According to the US state department, there are 50 million mines lying in the ground worldwide. The Zurich-based World Without Mines Foundation estimates that a mine explodes somewhere in the world every 30 minutes.

These tend to kill or maim civilians long after the fighting has stopped.

Priorities

“It can take months to demine a minefield,” explained software specialist, Reto Häni, from the centre for security studies at Zurich’s Federal Institute of Technology.

“It is important that they’re cleared where it makes a difference to the local population.

“There are still a lot of mines from World War Two in the desert but nobody goes there.

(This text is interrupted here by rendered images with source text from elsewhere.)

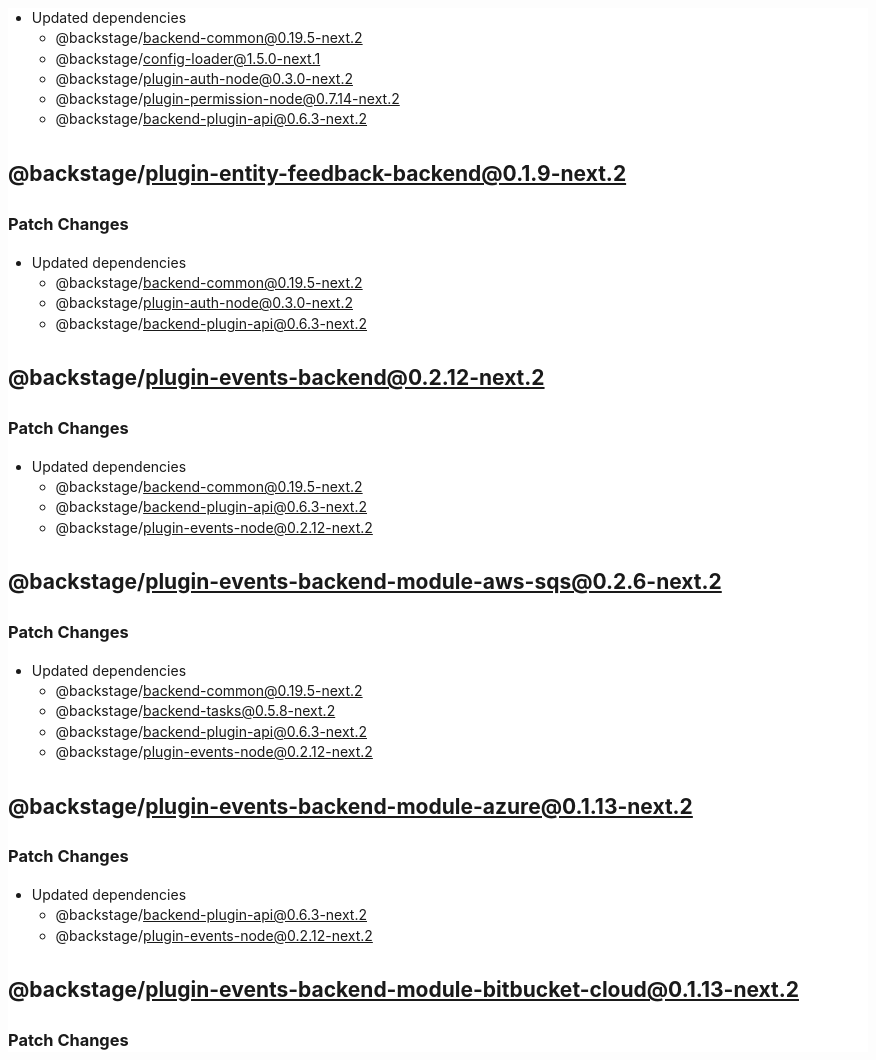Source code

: - Updated dependencies
  - @backstage/backend-common@0.19.5-next.2
  - @backstage/config-loader@1.5.0-next.1
  - @backstage/plugin-auth-node@0.3.0-next.2
  - @backstage/plugin-permission-node@0.7.14-next.2
  - @backstage/backend-plugin-api@0.6.3-next.2

## @backstage/plugin-entity-feedback-backend@0.1.9-next.2

### Patch Changes

- Updated dependencies
  - @backstage/backend-common@0.19.5-next.2
  - @backstage/plugin-auth-node@0.3.0-next.2
  - @backstage/backend-plugin-api@0.6.3-next.2

## @backstage/plugin-events-backend@0.2.12-next.2

### Patch Changes

- Updated dependencies
  - @backstage/backend-common@0.19.5-next.2
  - @backstage/backend-plugin-api@0.6.3-next.2
  - @backstage/plugin-events-node@0.2.12-next.2

## @backstage/plugin-events-backend-module-aws-sqs@0.2.6-next.2

### Patch Changes

- Updated dependencies
  - @backstage/backend-common@0.19.5-next.2
  - @backstage/backend-tasks@0.5.8-next.2
  - @backstage/backend-plugin-api@0.6.3-next.2
  - @backstage/plugin-events-node@0.2.12-next.2

## @backstage/plugin-events-backend-module-azure@0.1.13-next.2

### Patch Changes

- Updated dependencies
  - @backstage/backend-plugin-api@0.6.3-next.2
  - @backstage/plugin-events-node@0.2.12-next.2

## @backstage/plugin-events-backend-module-bitbucket-cloud@0.1.13-next.2

### Patch Changes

However, a single mine blocking access to a school can have quite a significant impact on the lives of a whole community.”

By feeding a wide range of information into a computer, IMSMA offers a quick and accurate way of assessing the size and location of minefields and where unexploded bombs are lying about.

The data may include maps from the warring parties, reports of previous accidents from landmines, where aircraft have dropped ammunition, and interviews on the ground if people have seen soldiers laying mines.

Häni admitted that computer software alone was not going to solve the problem of landmines, but he said it could help determine priorities so that scarce demining resources were used to maximum benefit.

Life and limb

The information is also used in programmes to make civilians aware of the danger of mines.

“One of the main goals is to reduce the number of mine victims,” Häni told swissinfo. “If you can print maps of where it is dangerous to go, people will avoid these hazardous areas.”

The Geneva International Centre for Humanitarian Demining says the software, which is a combination of database and geographical information system (GIS), has benefited peacekeeping troops, the local population and non-governmental organisations.

“In general, the problem with landmines is not so much to deactivate them but to find them in the first place,” said spokesman Davide Orifici.

“With this information management system, you can develop detailed maps of certain parts of the country.”

The six countries most affected by landmines are Cambodia, Afghanistan, Mozambique, Angola, Nicaragua and Bosnia-Herzegovina.

In 1997, the Ottawa Treaty issued an international ban on antipersonnel landmines.

swissinfo, Vincent Landon

Key facts

There are an estimated 50 million mines lying in the ground worldwide.
These tend to kill or maim civilians long after the fighting has stopped.
The six countries most affected are Cambodia, Afghanistan, Mozambique, Angola, Nicaragua and Bosnia-Herzegovina.
In 1997, the Ottawa Treaty issued an international ban on antipersonnel landmines.